TASK PROMPT: Output each entry verbatim and exclude every picture from it.

AVAILABLE DATA:

*** Begin section ***

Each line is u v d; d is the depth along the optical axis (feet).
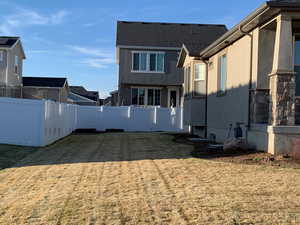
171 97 104.73
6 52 111.14
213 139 51.06
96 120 77.87
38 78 136.56
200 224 16.63
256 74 35.35
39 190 23.00
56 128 52.95
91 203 19.99
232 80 43.04
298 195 20.67
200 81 56.13
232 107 42.80
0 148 41.29
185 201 19.99
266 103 35.17
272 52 35.12
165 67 103.09
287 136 30.73
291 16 30.89
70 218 17.75
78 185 24.08
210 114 53.16
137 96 104.01
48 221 17.42
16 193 22.36
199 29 111.96
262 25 34.50
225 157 32.94
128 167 29.84
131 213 18.29
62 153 38.99
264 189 21.91
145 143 48.26
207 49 49.29
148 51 102.83
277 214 17.71
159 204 19.58
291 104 31.14
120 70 102.37
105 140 53.72
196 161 31.60
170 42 104.42
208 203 19.53
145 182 24.41
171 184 23.73
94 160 33.94
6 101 44.88
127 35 105.60
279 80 31.04
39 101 44.65
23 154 37.96
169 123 79.87
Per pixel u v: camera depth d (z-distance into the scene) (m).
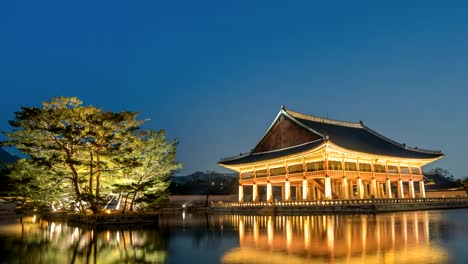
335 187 81.25
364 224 40.34
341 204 62.97
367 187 93.94
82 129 48.78
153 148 56.78
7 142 48.81
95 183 53.81
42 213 67.38
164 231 39.41
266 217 63.38
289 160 78.69
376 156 76.62
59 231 41.00
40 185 50.88
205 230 40.00
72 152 48.81
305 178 74.62
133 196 54.59
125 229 42.31
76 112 47.53
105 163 50.41
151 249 26.34
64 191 53.09
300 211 67.81
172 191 114.62
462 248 23.38
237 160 94.19
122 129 51.19
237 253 23.67
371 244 25.55
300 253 22.72
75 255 24.25
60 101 49.25
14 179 55.12
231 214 78.62
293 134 83.75
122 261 21.84
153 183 53.28
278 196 125.69
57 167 49.75
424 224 39.00
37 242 31.36
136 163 50.72
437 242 25.97
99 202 51.97
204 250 25.41
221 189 123.69
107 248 27.25
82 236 35.50
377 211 61.09
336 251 23.00
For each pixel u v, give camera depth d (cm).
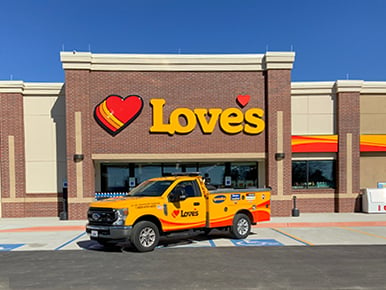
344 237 1123
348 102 1733
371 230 1270
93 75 1593
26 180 1714
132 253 899
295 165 1764
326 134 1753
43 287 621
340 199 1727
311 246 977
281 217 1580
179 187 1010
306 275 682
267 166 1625
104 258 846
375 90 1773
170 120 1608
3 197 1677
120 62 1592
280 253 884
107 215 906
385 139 1767
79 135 1560
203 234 1203
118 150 1592
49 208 1709
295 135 1745
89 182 1566
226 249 942
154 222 962
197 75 1630
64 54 1548
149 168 1756
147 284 631
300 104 1761
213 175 1767
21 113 1703
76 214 1556
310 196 1748
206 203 1049
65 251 941
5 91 1689
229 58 1630
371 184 1786
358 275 681
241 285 620
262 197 1177
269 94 1617
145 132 1605
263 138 1638
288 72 1623
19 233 1262
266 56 1619
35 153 1722
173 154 1612
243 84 1639
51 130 1728
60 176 1719
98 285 629
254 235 1173
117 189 1734
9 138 1689
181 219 991
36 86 1720
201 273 700
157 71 1619
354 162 1730
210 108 1630
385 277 668
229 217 1088
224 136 1630
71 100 1559
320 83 1750
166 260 815
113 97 1593
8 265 786
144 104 1611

*** End section ***

YOUR SOLUTION:
Each line is u v d; d is the depth along the optical axis (feet).
171 97 104.73
6 52 111.14
213 139 51.06
96 120 77.87
38 78 136.56
200 224 16.63
256 74 35.35
39 190 23.00
56 128 52.95
91 203 19.99
232 80 43.04
298 195 20.67
200 81 56.13
232 107 42.80
0 148 41.29
185 201 19.99
266 103 35.17
272 52 35.12
165 67 103.09
287 136 30.73
291 16 30.89
70 218 17.75
78 185 24.08
210 114 53.16
137 96 104.01
48 221 17.42
16 193 22.36
199 29 111.96
262 25 34.50
225 157 32.94
128 167 29.84
131 213 18.29
62 153 38.99
264 189 21.91
145 143 48.26
207 49 49.29
148 51 102.83
277 214 17.71
159 204 19.58
291 104 31.14
120 70 102.37
105 140 53.72
196 161 31.60
170 42 104.42
208 203 19.53
145 182 24.41
171 184 23.73
94 160 33.94
6 101 44.88
127 35 105.60
279 80 31.04
39 101 44.65
23 154 37.96
169 123 79.87
Per pixel u v: camera depth d (z-distance into the scene) (m).
335 187 81.25
364 224 40.34
341 204 62.97
367 187 93.94
82 129 48.78
153 148 56.78
7 142 48.81
95 183 53.81
42 213 67.38
164 231 39.41
266 217 63.38
289 160 78.69
376 156 76.62
59 231 41.00
40 185 50.88
205 230 40.00
72 152 48.81
305 178 74.62
133 196 54.59
125 229 42.31
76 112 47.53
105 163 50.41
151 249 26.34
64 191 53.09
300 211 67.81
172 191 114.62
462 248 23.38
237 160 94.19
122 129 51.19
237 253 23.67
371 244 25.55
300 253 22.72
75 255 24.25
60 101 49.25
14 179 55.12
231 214 78.62
293 134 83.75
122 261 21.84
153 183 53.28
278 196 125.69
57 167 49.75
424 224 39.00
37 242 31.36
136 163 50.72
437 242 25.97
99 202 51.97
204 250 25.41
221 189 123.69
107 248 27.25
82 236 35.50
377 211 61.09
336 251 23.00
For each pixel u v, give camera depth d (cm).
344 237 1123
348 102 1733
371 230 1270
93 75 1593
26 180 1714
132 253 899
295 165 1764
326 134 1753
43 287 621
340 199 1727
311 246 977
281 217 1580
179 187 1010
306 275 682
267 166 1625
104 258 846
375 90 1773
170 120 1608
3 197 1677
120 62 1592
280 253 884
107 215 906
385 139 1767
79 135 1560
203 234 1203
118 150 1592
49 208 1709
295 135 1745
89 182 1566
226 249 942
154 222 962
197 75 1630
64 54 1548
149 168 1756
147 284 631
300 104 1761
213 175 1767
21 113 1703
76 214 1556
310 196 1748
206 203 1049
65 251 941
5 91 1689
229 58 1630
371 184 1786
358 275 681
241 285 620
262 197 1177
269 94 1617
145 132 1605
263 138 1638
288 72 1623
19 233 1262
266 56 1619
35 153 1722
173 154 1612
243 84 1639
51 130 1728
60 176 1719
98 285 629
254 235 1173
117 189 1734
9 138 1689
181 219 991
36 86 1720
201 273 700
157 71 1619
354 162 1730
210 108 1630
385 277 668
229 217 1088
224 136 1630
71 100 1559
320 83 1750
166 260 815
113 97 1593
8 265 786
144 104 1611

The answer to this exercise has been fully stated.